Hispanic broadcasters didn’t go unscathed, either. One Hispanic individual complained about the domination Univision had over the Spanish-speaking market; others complained about NBC Universal’s ownership of Telemundo, and layoffs at its WSNS-TV in Chicago.
And there was the subject of the Iraq War. Many complained about how news have become nothing but propaganda machines – not allowing contradicting views of the war. Many want the Fairness Doctrine restored.
And there were more complaints, from the lightning to how many minutes people got to speak.
But there were defenders of the media there as well. Many TV and radio stations trotted out their employees and charitable organizations that works with these companies. Former WGCI boss Marv Dyson blamed radio’s problems not on consolidation, but on the “me too” attitude that plagues the medium. He supports consolidation, but not until a significant amount of minority ownership has been achieved.
But one thing that irked yours truly were the number of those praising the corporations that owned these media outlets – people who are truly hacks. The lone exception was WGN-AM host John Williams, who made a good point about the radio station losing its localism if it was forced to be sold off .
As you know, The Tribune Co. is in the process of being sold to billionaire Sam Zell, and he needs FCC approval to keep his properties – WGN-AM, WGN-TV, and the Chicago Tribune – intact. While the cross-ownership rules bar one company from owning a radio, TV and a newspaper in one market, Tribune’s combo was grandfathered in – they owned the properties before 1975 when the rule took effect.
Zell got support from many prominent Illinois politicians, including Democratic senator Dick Durbin, and chances that the Tribune will be busted up is unlikely.
The interesting thing about the meetings Thursday is what wasn’t brought up. The XM/Sirius merger for one – how is this going to effect customers of satellite radio? What about the shoddy reporting of the Sun-Times- who like the rest of the media- don’t give a damn about Chicago. Who else could give Jay Mariotti a prominent position at the paper so he can use it for personal attacks?
Or WGCI’s firing of morning personality Howard McGee for syndicated lout Steve Harvey? A clear example of getting rid of a local voice for one from New York and one who doesn’t know much about Chicago, despite having a local show here in the mid 1990’s. McGee’s firing came despite the fact he was number one in adults 18-34 demo for his morning show.
And of course, what about former WMAQ-TV reporter Amy Jacobson appearing at the Stebic house last July wearing a bikini, caught on tape by rival WBBM-TV, which was there in the neighbor’s yard only to embarrass her. WMAQ didn’t do itself no favors, by firing Jacobson.

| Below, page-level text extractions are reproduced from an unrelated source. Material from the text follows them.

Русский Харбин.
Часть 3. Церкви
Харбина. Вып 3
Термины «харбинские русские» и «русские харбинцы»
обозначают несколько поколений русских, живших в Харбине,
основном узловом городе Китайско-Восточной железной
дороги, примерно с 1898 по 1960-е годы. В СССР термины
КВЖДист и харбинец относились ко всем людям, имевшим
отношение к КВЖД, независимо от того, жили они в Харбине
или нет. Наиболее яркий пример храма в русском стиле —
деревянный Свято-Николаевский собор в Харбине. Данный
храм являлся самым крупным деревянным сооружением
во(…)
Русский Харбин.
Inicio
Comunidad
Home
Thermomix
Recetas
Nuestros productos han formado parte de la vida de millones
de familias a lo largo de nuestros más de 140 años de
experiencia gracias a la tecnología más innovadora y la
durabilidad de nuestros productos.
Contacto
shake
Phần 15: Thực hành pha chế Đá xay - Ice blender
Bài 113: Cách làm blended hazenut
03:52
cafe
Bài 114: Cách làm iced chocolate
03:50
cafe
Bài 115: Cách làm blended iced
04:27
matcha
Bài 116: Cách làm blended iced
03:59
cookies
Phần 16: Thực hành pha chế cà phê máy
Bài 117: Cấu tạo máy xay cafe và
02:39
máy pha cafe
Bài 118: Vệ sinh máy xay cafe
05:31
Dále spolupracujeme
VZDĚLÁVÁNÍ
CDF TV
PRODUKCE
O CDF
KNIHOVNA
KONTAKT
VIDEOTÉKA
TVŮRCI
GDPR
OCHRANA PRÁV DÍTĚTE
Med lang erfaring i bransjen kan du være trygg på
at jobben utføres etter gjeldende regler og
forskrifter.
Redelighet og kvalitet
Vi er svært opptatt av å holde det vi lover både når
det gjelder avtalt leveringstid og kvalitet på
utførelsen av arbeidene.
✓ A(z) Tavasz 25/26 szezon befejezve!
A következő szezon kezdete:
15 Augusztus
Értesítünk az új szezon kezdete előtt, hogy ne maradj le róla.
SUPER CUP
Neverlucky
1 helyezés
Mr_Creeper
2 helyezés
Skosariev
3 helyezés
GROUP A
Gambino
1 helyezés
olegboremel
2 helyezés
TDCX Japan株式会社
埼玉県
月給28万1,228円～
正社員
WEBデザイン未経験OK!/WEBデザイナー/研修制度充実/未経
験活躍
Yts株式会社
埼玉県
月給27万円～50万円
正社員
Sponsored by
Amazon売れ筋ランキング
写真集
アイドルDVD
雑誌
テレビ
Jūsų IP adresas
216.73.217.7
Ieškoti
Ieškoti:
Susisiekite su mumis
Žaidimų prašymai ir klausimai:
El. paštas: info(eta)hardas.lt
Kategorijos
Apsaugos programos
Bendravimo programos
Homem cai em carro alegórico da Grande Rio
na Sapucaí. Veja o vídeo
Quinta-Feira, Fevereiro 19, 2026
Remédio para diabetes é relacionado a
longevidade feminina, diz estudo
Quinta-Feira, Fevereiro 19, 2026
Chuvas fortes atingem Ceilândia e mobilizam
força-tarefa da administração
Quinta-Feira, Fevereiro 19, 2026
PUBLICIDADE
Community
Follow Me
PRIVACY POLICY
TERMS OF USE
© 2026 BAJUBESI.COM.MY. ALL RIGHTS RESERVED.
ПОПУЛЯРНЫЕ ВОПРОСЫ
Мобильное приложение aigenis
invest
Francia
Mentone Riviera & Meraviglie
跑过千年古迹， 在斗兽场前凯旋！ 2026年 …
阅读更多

XM/Sirius aside, all of this demonstrates that Chicago is sick of big media, their antics, and the way they treat our communities. We are tired, mad as hell, and we are not going to take it anymore!
The sad part about all this is the FCC (at least the commissioners not named Adlestein or Copps), looked like they were hardly interested. They acted like we were a bunch of whiny individuals who need to get a life.
Bullshit. Chicago’s residents – from all walks of life – all colors, all religions – want better from the companies who serve us through the public airwaves – the airwaves WE OWN. The FCC mission is to make decisions regarding telecommunications that serve the public interest, not major corporations.
While the FCC is hell bent on answering for right-wing groups like the Parents Television Council on indecency, it won’t do a damn thing for anyone else, particularly minorities, who clearly lack representation in media and is a more pressing issue. You guys are not doing your job.
Let me cut to the point: either do your job to serve the public interest, or we’ll elect politicians in 2008 who will no doubt replace you.